The first line of the entries through the line bearing "In den verschiedenen Sprachregionen gibt es": copy these lines exactly and return nothing else.

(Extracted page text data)
"""
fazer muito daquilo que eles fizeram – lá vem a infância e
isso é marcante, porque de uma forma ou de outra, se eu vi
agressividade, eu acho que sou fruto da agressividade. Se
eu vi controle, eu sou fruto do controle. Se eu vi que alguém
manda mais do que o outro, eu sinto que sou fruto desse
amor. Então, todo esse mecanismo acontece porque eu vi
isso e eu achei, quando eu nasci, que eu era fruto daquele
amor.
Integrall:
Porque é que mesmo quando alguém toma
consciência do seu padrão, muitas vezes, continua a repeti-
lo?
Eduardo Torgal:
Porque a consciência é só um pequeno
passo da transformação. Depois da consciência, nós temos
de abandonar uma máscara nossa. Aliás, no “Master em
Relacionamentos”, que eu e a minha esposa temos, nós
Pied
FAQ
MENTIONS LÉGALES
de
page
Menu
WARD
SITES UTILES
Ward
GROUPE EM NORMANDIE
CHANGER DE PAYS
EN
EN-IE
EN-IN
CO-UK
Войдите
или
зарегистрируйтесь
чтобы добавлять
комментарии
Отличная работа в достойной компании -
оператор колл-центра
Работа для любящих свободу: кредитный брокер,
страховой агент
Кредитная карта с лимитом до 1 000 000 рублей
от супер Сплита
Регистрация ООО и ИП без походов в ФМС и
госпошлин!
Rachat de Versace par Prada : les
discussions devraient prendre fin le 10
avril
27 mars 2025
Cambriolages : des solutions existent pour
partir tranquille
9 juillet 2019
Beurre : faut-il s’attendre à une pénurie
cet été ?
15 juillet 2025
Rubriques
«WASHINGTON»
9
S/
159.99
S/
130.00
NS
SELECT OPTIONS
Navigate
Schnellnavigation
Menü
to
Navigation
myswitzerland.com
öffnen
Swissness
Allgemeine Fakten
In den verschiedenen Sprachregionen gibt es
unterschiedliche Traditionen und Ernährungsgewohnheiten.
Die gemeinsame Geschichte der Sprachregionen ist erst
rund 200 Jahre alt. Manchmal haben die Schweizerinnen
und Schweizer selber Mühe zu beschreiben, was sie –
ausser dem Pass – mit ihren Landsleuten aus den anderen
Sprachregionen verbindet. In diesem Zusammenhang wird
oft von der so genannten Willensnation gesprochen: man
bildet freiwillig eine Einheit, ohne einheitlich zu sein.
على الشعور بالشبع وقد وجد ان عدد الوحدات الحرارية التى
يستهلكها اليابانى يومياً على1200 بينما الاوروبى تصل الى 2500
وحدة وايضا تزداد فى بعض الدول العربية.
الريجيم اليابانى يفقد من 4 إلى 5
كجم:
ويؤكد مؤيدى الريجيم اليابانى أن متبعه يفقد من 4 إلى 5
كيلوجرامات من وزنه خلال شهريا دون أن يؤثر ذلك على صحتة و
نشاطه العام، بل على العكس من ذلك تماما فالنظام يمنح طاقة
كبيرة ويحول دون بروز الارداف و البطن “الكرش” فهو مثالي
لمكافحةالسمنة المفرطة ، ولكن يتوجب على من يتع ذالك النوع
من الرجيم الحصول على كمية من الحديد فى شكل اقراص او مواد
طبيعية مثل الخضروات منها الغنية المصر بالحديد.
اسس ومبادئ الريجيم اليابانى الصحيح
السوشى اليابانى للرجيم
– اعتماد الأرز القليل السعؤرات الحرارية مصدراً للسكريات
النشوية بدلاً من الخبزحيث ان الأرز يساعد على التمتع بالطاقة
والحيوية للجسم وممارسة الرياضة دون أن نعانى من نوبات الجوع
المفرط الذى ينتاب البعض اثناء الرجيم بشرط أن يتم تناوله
"""
#### Answer to the problem:
fazer muito daquilo que eles fizeram – lá vem a infância e
isso é marcante, porque de uma forma ou de outra, se eu vi
agressividade, eu acho que sou fruto da agressividade. Se
eu vi controle, eu sou fruto do controle. Se eu vi que alguém
manda mais do que o outro, eu sinto que sou fruto desse
amor. Então, todo esse mecanismo acontece porque eu vi
isso e eu achei, quando eu nasci, que eu era fruto daquele
amor.
Integrall:
Porque é que mesmo quando alguém toma
consciência do seu padrão, muitas vezes, continua a repeti-
lo?
Eduardo Torgal:
Porque a consciência é só um pequeno
passo da transformação. Depois da consciência, nós temos
de abandonar uma máscara nossa. Aliás, no “Master em
Relacionamentos”, que eu e a minha esposa temos, nós
Pied
FAQ
MENTIONS LÉGALES
de
page
Menu
WARD
SITES UTILES
Ward
GROUPE EM NORMANDIE
CHANGER DE PAYS
EN
EN-IE
EN-IN
CO-UK
Войдите
или
зарегистрируйтесь
чтобы добавлять
комментарии
Отличная работа в достойной компании -
оператор колл-центра
Работа для любящих свободу: кредитный брокер,
страховой агент
Кредитная карта с лимитом до 1 000 000 рублей
от супер Сплита
Регистрация ООО и ИП без походов в ФМС и
госпошлин!
Rachat de Versace par Prada : les
discussions devraient prendre fin le 10
avril
27 mars 2025
Cambriolages : des solutions existent pour
partir tranquille
9 juillet 2019
Beurre : faut-il s’attendre à une pénurie
cet été ?
15 juillet 2025
Rubriques
«WASHINGTON»
9
S/
159.99
S/
130.00
NS
SELECT OPTIONS
Navigate
Schnellnavigation
Menü
to
Navigation
myswitzerland.com
öffnen
Swissness
Allgemeine Fakten
In den verschiedenen Sprachregionen gibt es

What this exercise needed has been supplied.